TASK DESCRIPTION: Write out again, exactly, the lines of the listing below from the first one through the one that contains "adenocarcinoma (prostate) stained", and no other lines.

COLLECTED DATA:
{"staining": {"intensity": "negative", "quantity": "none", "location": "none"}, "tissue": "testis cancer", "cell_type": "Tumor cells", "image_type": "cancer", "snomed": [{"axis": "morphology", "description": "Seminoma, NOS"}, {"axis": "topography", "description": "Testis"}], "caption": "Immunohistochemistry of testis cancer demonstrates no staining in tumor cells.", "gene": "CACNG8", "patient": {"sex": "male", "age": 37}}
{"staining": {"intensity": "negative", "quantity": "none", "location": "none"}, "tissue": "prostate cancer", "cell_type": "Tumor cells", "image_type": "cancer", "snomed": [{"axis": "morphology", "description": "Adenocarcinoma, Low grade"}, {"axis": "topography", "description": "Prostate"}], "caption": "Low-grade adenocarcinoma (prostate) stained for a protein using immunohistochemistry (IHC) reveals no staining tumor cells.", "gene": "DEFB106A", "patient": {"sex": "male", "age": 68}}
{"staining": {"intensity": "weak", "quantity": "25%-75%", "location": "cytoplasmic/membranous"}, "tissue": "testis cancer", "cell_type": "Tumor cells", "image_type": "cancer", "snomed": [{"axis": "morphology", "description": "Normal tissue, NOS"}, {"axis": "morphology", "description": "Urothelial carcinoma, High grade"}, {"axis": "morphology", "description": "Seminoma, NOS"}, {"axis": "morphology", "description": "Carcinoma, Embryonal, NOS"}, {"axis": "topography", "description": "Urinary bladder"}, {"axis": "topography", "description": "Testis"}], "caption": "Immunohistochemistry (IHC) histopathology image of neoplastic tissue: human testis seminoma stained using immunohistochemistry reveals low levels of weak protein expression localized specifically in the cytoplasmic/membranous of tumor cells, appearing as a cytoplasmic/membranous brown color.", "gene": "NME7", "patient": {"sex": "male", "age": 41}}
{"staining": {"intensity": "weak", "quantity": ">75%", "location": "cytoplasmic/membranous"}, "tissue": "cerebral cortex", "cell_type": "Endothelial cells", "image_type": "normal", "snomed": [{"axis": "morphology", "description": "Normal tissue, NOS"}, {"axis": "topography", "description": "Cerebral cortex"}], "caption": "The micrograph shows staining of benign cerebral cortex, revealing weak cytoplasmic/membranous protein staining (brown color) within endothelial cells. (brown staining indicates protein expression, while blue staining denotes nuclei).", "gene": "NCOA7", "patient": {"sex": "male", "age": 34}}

RESPONSE TO THE EXERCISE:
{"staining": {"intensity": "negative", "quantity": "none", "location": "none"}, "tissue": "testis cancer", "cell_type": "Tumor cells", "image_type": "cancer", "snomed": [{"axis": "morphology", "description": "Seminoma, NOS"}, {"axis": "topography", "description": "Testis"}], "caption": "Immunohistochemistry of testis cancer demonstrates no staining in tumor cells.", "gene": "CACNG8", "patient": {"sex": "male", "age": 37}}
{"staining": {"intensity": "negative", "quantity": "none", "location": "none"}, "tissue": "prostate cancer", "cell_type": "Tumor cells", "image_type": "cancer", "snomed": [{"axis": "morphology", "description": "Adenocarcinoma, Low grade"}, {"axis": "topography", "description": "Prostate"}], "caption": "Low-grade adenocarcinoma (prostate) stained for a protein using immunohistochemistry (IHC) reveals no staining tumor cells.", "gene": "DEFB106A", "patient": {"sex": "male", "age": 68}}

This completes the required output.